Kaynak:
········
Marmara Depreminde hayatlarını kaybeden vatandaşlarımıza Allah'tan rahmet diliyorum.
Cenabi Allah,
Türk Milletine bir daha böyle acılar yaşatmasın.
Suçlu KİM?
Her depremde yaşadıklarımızın tekrarı,
Marmara Depremi sonrasında da yaşandı.
Devlet ve Millet olarak,
Depremde hasar gören binalara koştuk.
Enkaz altında, canlarımızı aradık.
Sonra da, suçlu aramaya başladık.
Binayı yapan Müteahhiti, Projeyi çizen Mimarı,
Taşıyıcı sistem hesaplarını yapan Mühendisi
kamuoyunda linç ettik.
Bu binaların yıkılmasının arkasındaki
gerçekleri hiç sorgulamadık.
@ Ellerinde "Riskli Bina Raporu" bulunan vatandaşları
Oturdukları binadan çıkartmayan, onları güvenle oturacakları bir yapıya taşımayan, Riskli Bina Raporu bulunan yapıyı yıkmayan İlçe Belediyeleri, Kaymakamlık, Valilik ile Çevre ve Şehircilik Bakanlığının hiç mi suçu yok?
@ Türkiye'deki deprem gerçeğini bilip de,
Vatandaşları bu konuda bilinçlendirmeyen
Yerel ve Genel yöneticilerin hiç mi suçu yok?
@ Yapıda kullanılan kalitesiz malzemelerin Fabrikada üretilmesine, piyasada satılmasına izin verenlerin hiç mi suçu yok?
@ Midye kabuklu "Deniz Kumu" dedikleri yapı malzemeleri Gemilerle, Tırlarla, kamyonlarla şantiyere taşınırken ve piyasada satılırken bunlara müdahele etmeyenlerin hiç mi suçu yok?
@ Çekme ve Basınç dayanımları kontrol edilmeden, inşaatta kullanılan demirleri piyasaya süren "Demir Fabrikalarını" denetlemeyenlerin hiç mi suçu yok?
@ Kanunen projeleri denetleme yetkisi olan
TMMOB gibi kurumları devre dışı bırakanların hiç mi suçu yok?
@ 4 yıllık eğitim sonucu verdikleri diplomayla
Her türlü yapıya imza atma yetkisi verdikleri öğrencilerini,
Hayatlarının diğer bölümünde takip etmeyen Üniversitelerin
hiç mi suçu yok?
@ 1 yılda 4 kere İmar yönetmeliğini değiştirenlerin hiç mi suçu yok?
········
Veri satırları:
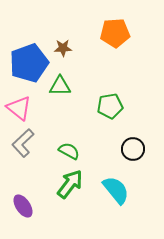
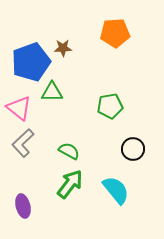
blue pentagon: moved 2 px right, 1 px up
green triangle: moved 8 px left, 6 px down
purple ellipse: rotated 20 degrees clockwise
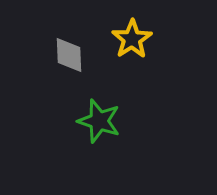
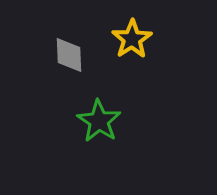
green star: rotated 15 degrees clockwise
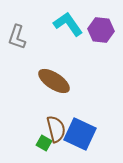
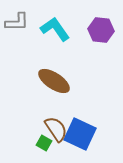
········
Alıştırmalar:
1) Kaynak metinde imar yönetmeliğinin bir yılda kaç kez değiştirildiği belirtiliyor?
2) Kaynak metnin "Devlet ve Millet" sözlerinden başlayıp "kamuoyunda linç ettik." sözleri de dahil olmak üzere bu sözlere kadar uzanan kısmını, "linç ettik" yerine "suçladık" koyarak değiştirip yeniden yazın.

Çözümler aşağıda:
1) Dört kez.

2)
Devlet ve Millet olarak,
Depremde hasar gören binalara koştuk.
Enkaz altında, canlarımızı aradık.
Sonra da, suçlu aramaya başladık.
Binayı yapan Müteahhiti, Projeyi çizen Mimarı,
Taşıyıcı sistem hesaplarını yapan Mühendisi
kamuoyunda suçladık.